Task goal: Your answer should be every line from the records that contains "down".

Information supplied:
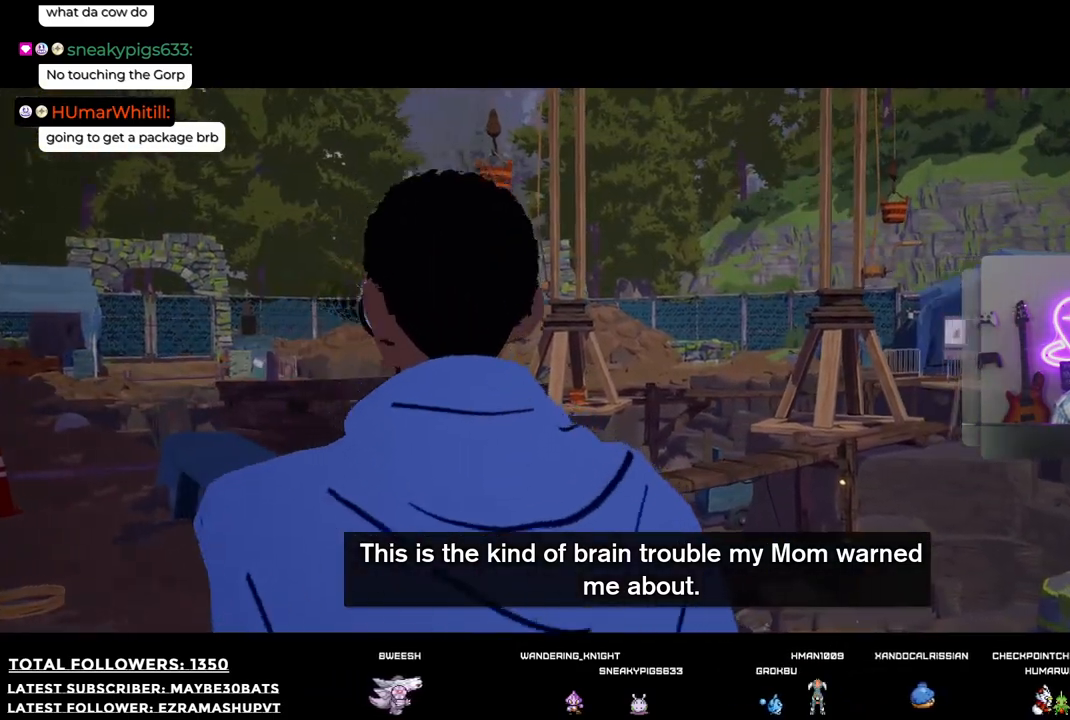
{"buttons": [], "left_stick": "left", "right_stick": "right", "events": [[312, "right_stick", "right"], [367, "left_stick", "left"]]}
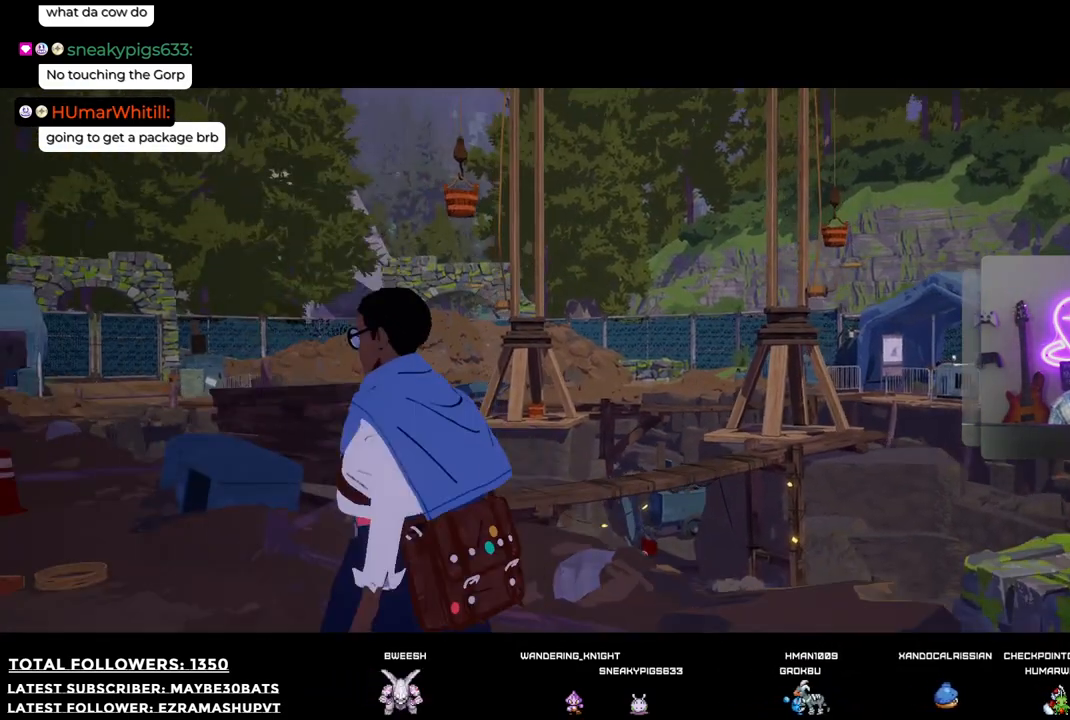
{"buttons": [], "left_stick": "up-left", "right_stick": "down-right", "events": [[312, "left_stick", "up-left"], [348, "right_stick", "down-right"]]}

...

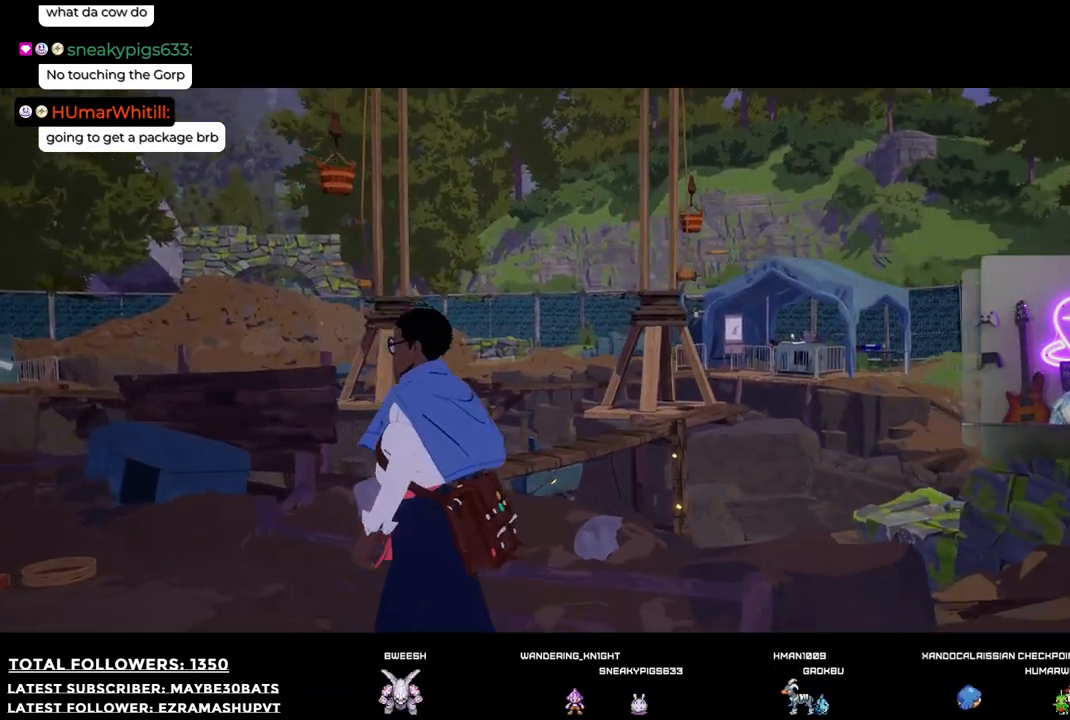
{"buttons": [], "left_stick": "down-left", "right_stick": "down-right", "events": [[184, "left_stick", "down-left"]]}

Result of the exercise:
{"buttons": [], "left_stick": "up-left", "right_stick": "down-right", "events": [[312, "left_stick", "up-left"], [348, "right_stick", "down-right"]]}
{"buttons": [], "left_stick": "down-left", "right_stick": "down-right", "events": [[184, "left_stick", "down-left"]]}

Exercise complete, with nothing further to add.